Input data:
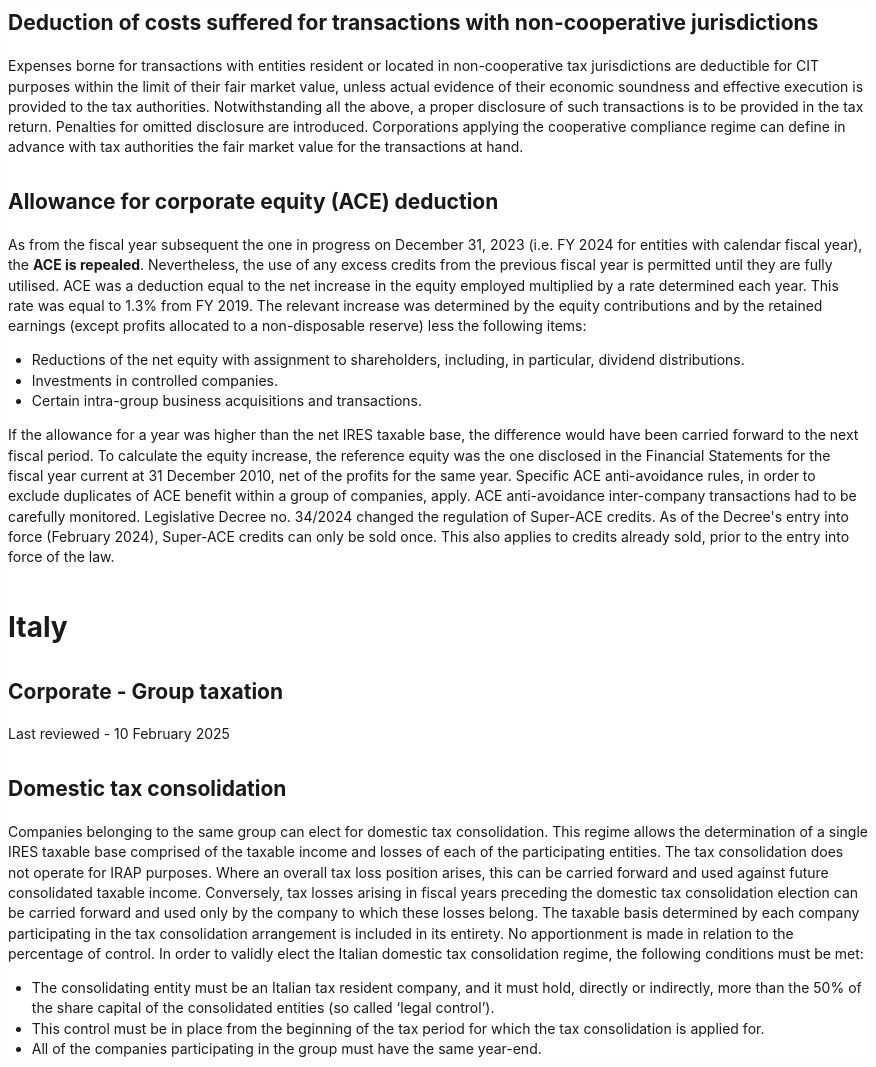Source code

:## Deduction of costs suffered for transactions with non-cooperative jurisdictions
Expenses borne for transactions with entities resident or located in non-cooperative tax jurisdictions are deductible for CIT purposes within the limit of their fair market value, unless actual evidence of their economic soundness and effective execution is provided to the tax authorities. Notwithstanding all the above, a proper disclosure of such transactions is to be provided in the tax return. Penalties for omitted disclosure are introduced. Corporations applying the cooperative compliance regime can define in advance with tax authorities the fair market value for the transactions at hand.
## Allowance for corporate equity (ACE) deduction
As from the fiscal year subsequent the one in progress on December 31, 2023 (i.e. FY 2024 for entities with calendar fiscal year), the **ACE is repealed**. Nevertheless, the use of any excess credits from the previous fiscal year is permitted until they are fully utilised.
ACE was a deduction equal to the net increase in the equity employed multiplied by a rate determined each year. This rate was equal to 1.3% from FY 2019.
The relevant increase was determined by the equity contributions and by the retained earnings (except profits allocated to a non-disposable reserve) less the following items:
  * Reductions of the net equity with assignment to shareholders, including, in particular, dividend distributions.
  * Investments in controlled companies.
  * Certain intra-group business acquisitions and transactions.


If the allowance for a year was higher than the net IRES taxable base, the difference would have been carried forward to the next fiscal period.
To calculate the equity increase, the reference equity was the one disclosed in the Financial Statements for the fiscal year current at 31 December 2010, net of the profits for the same year.
Specific ACE anti-avoidance rules, in order to exclude duplicates of ACE benefit within a group of companies, apply. ACE anti-avoidance inter-company transactions had to be carefully monitored.
Legislative Decree no. 34/2024 changed the regulation of Super-ACE credits. As of the Decree's entry into force (February 2024), Super-ACE credits can only be sold once. This also applies to credits already sold, prior to the entry into force of the law.


# Italy
## Corporate - Group taxation
Last reviewed - 10 February 2025
## Domestic tax consolidation
Companies belonging to the same group can elect for domestic tax consolidation. This regime allows the determination of a single IRES taxable base comprised of the taxable income and losses of each of the participating entities. The tax consolidation does not operate for IRAP purposes.
Where an overall tax loss position arises, this can be carried forward and used against future consolidated taxable income. Conversely, tax losses arising in fiscal years preceding the domestic tax consolidation election can be carried forward and used only by the company to which these losses belong.
The taxable basis determined by each company participating in the tax consolidation arrangement is included in its entirety. No apportionment is made in relation to the percentage of control.
In order to validly elect the Italian domestic tax consolidation regime, the following conditions must be met:
  * The consolidating entity must be an Italian tax resident company, and it must hold, directly or indirectly, more than the 50% of the share capital of the consolidated entities (so called ‘legal control’).
  * This control must be in place from the beginning of the tax period for which the tax consolidation is applied for.
  * All of the companies participating in the group must have the same year-end.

Exercise instructions: Copy out the lines above exactly, beginning at the one that contains "acquisitions and transactions." and ending at the one that contains "To calculate the".

The answer:
  * Certain intra-group business acquisitions and transactions.


If the allowance for a year was higher than the net IRES taxable base, the difference would have been carried forward to the next fiscal period.
To calculate the equity increase, the reference equity was the one disclosed in the Financial Statements for the fiscal year current at 31 December 2010, net of the profits for the same year.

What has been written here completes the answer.